And in my condition, will Hibernate search be faster than search by HQL?
It depends on many things, like the analyzers you use, the size of your data set, the RDMS you use, hardware, contention, … I can’t possibly answer to that kind of question, you just have to try to find out. I can just say that Lucene is quite fast in general, so performance issues are likely to be configuration issues.
That being said, your use case is not exactly the standard full-text use case: you’re looking for random sequence of characters, not for actual words. Full-text search (Hibernate Search + Lucene) will work, but that’s not what it’s best at.
So. In you case, to make things faster you probably do need ngrams. I hope your dataset isn’t too extensive, or you have a lot of disk space for your indexes, because ngrams take a lot of space. That’s the trade-off: it may be faster, but will require a lot of disk space.
I’ve never used non-edge ngrams myself, but I could advise the following.
When querying, you should not apply the same n-gram tokenizer. If you do, then when searching for “ab” for example, Lucene would try to find any document that contain “a”, OR “b”, OR “ab”. Which is three queries instead of just the one you would want, i.e. just the documents that contain “ab”.
Thus, when querying, you’ll probably want to apply an analyzer that has the same filters, but no tokenizer at all (i.e. that uses the KeywordTokenizerFactory
, which does not tokenize at all). This way, you’ll get the correct behavior: the search term will have to match against one ngram.
So:
- Define an additional analyzer named “customAnalyzer_query”, which is the same as “customAnalyzer”, but with a
KeywordTokenizerFactory
instead of NGramTokenizerFactory
. Do not remove the current analyzer definition (“customAnalyzer”) and leave it on the remarks
field. The new analyzer is an addition, not a replacement.

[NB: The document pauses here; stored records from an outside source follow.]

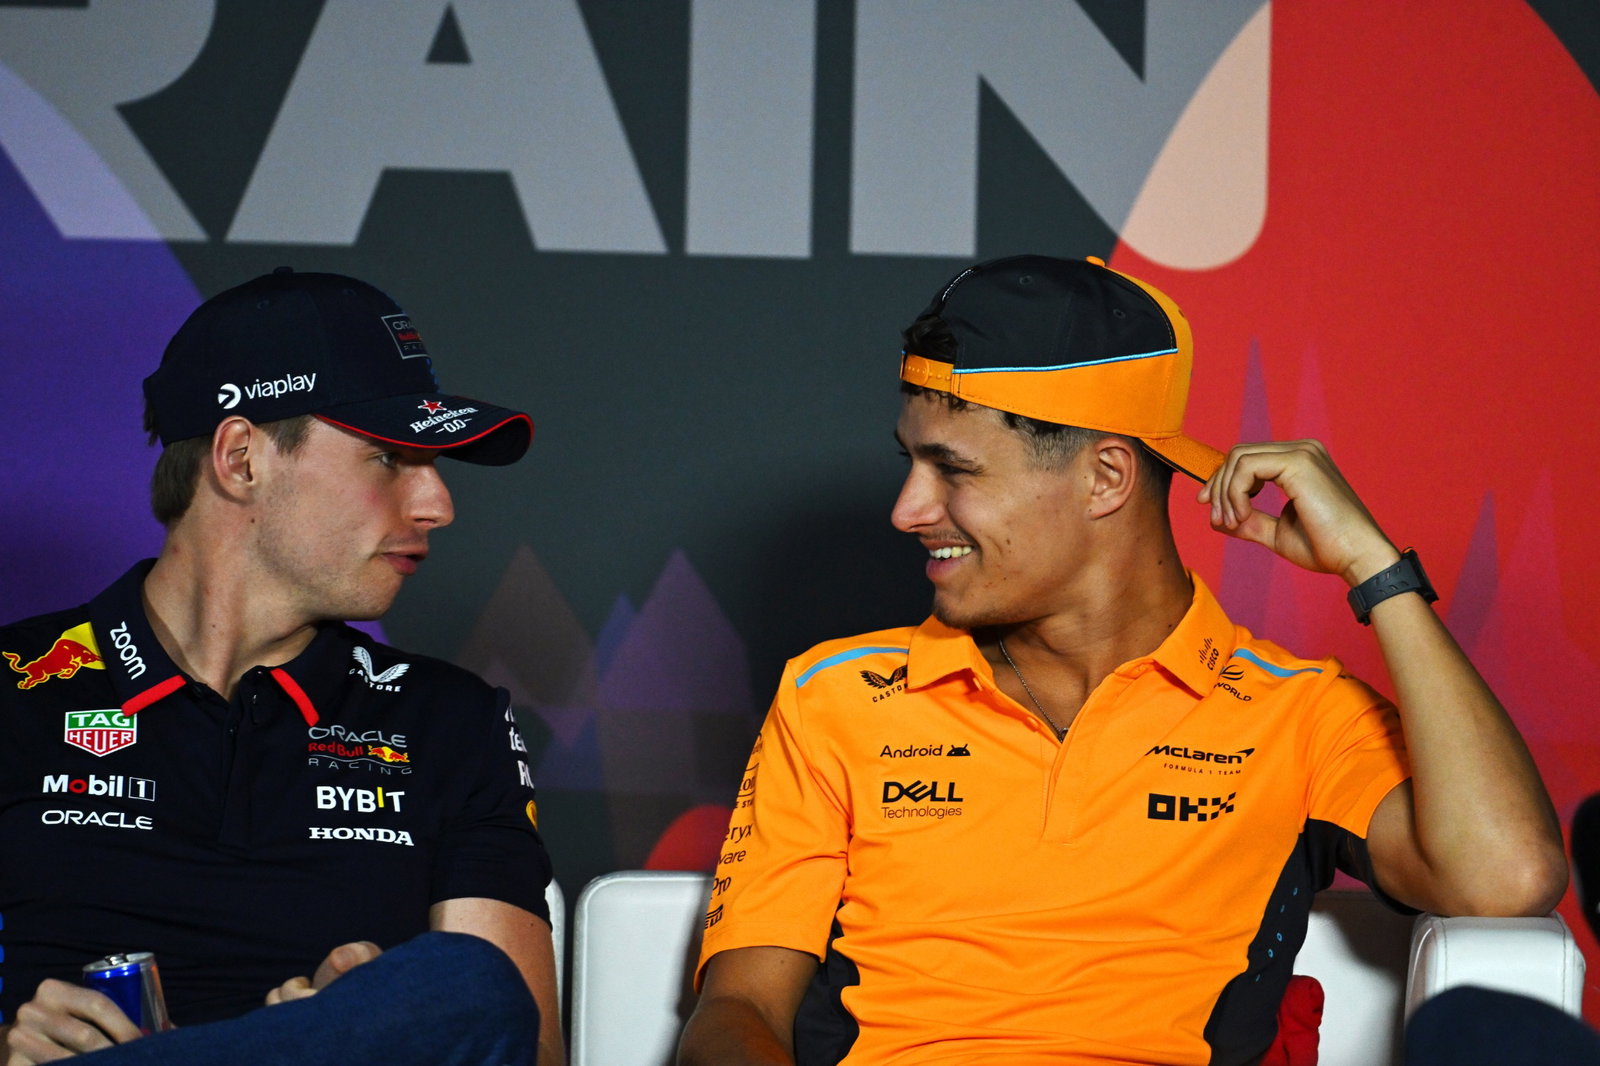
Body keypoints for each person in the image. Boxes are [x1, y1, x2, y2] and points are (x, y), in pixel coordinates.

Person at [678, 255, 1567, 1065]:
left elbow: (1507, 875)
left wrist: (1376, 570)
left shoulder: (1301, 715)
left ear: (1107, 477)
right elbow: (736, 1014)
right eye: (910, 463)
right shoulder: (832, 695)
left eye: (955, 470)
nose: (909, 509)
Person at [0, 268, 563, 1065]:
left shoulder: (448, 718)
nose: (437, 503)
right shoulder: (14, 688)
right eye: (388, 458)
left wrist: (341, 1030)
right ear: (241, 459)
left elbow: (520, 1043)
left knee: (467, 980)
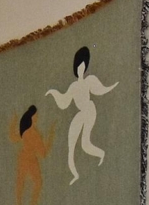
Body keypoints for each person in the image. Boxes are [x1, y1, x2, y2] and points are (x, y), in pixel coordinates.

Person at [46, 46, 116, 184]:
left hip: (89, 110)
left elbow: (101, 89)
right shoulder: (73, 87)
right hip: (80, 114)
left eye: (83, 66)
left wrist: (112, 86)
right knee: (71, 145)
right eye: (79, 66)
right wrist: (53, 93)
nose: (81, 69)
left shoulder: (89, 81)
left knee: (85, 143)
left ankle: (101, 154)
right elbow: (64, 102)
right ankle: (75, 174)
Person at [8, 104, 57, 205]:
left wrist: (14, 121)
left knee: (22, 182)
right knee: (35, 183)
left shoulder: (25, 132)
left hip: (24, 158)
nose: (37, 118)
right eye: (36, 116)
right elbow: (44, 153)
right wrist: (51, 135)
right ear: (32, 117)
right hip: (30, 160)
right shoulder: (34, 133)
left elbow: (13, 137)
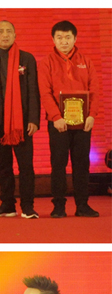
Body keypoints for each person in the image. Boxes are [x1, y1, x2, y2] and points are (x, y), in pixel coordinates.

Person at [37, 20, 100, 217]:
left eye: (67, 37)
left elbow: (95, 90)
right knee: (58, 164)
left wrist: (92, 115)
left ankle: (82, 205)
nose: (63, 41)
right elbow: (45, 93)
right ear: (53, 39)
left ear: (75, 38)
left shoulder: (86, 61)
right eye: (59, 37)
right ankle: (59, 206)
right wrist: (56, 116)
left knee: (82, 164)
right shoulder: (46, 62)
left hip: (83, 123)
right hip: (58, 123)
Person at [0, 20, 40, 220]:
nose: (5, 35)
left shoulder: (27, 58)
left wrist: (33, 119)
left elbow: (33, 90)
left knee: (26, 166)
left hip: (21, 123)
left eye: (8, 31)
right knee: (4, 166)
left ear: (15, 35)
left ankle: (28, 206)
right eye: (0, 32)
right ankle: (7, 204)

- When you create the query builder, make sure to override the analyzer:
QueryBuilder qb = fullTextEntityManager.getSearchFactory().buildQueryBuilder().forEntity(Driver.class)
.overridesForField( "remarks", "customAnalyzer_query" )
.get();
- Build your query like this (do not ignore the analyzer):
Query query = qb.keyword().onField("remarks").matching(searchText).createQuery();
The reason you should not ignore the analyzer is that if some filters are not applied, for example the StandardFilter, then your search terms may unexpectedly not match the ngrams. For example a document containing “SOMEWORD” will contain the ngram “someword” (lowercased), thus a query with the search term “SOMEWORD” ignoring the analyzer will not match, since the search term is not lowercased.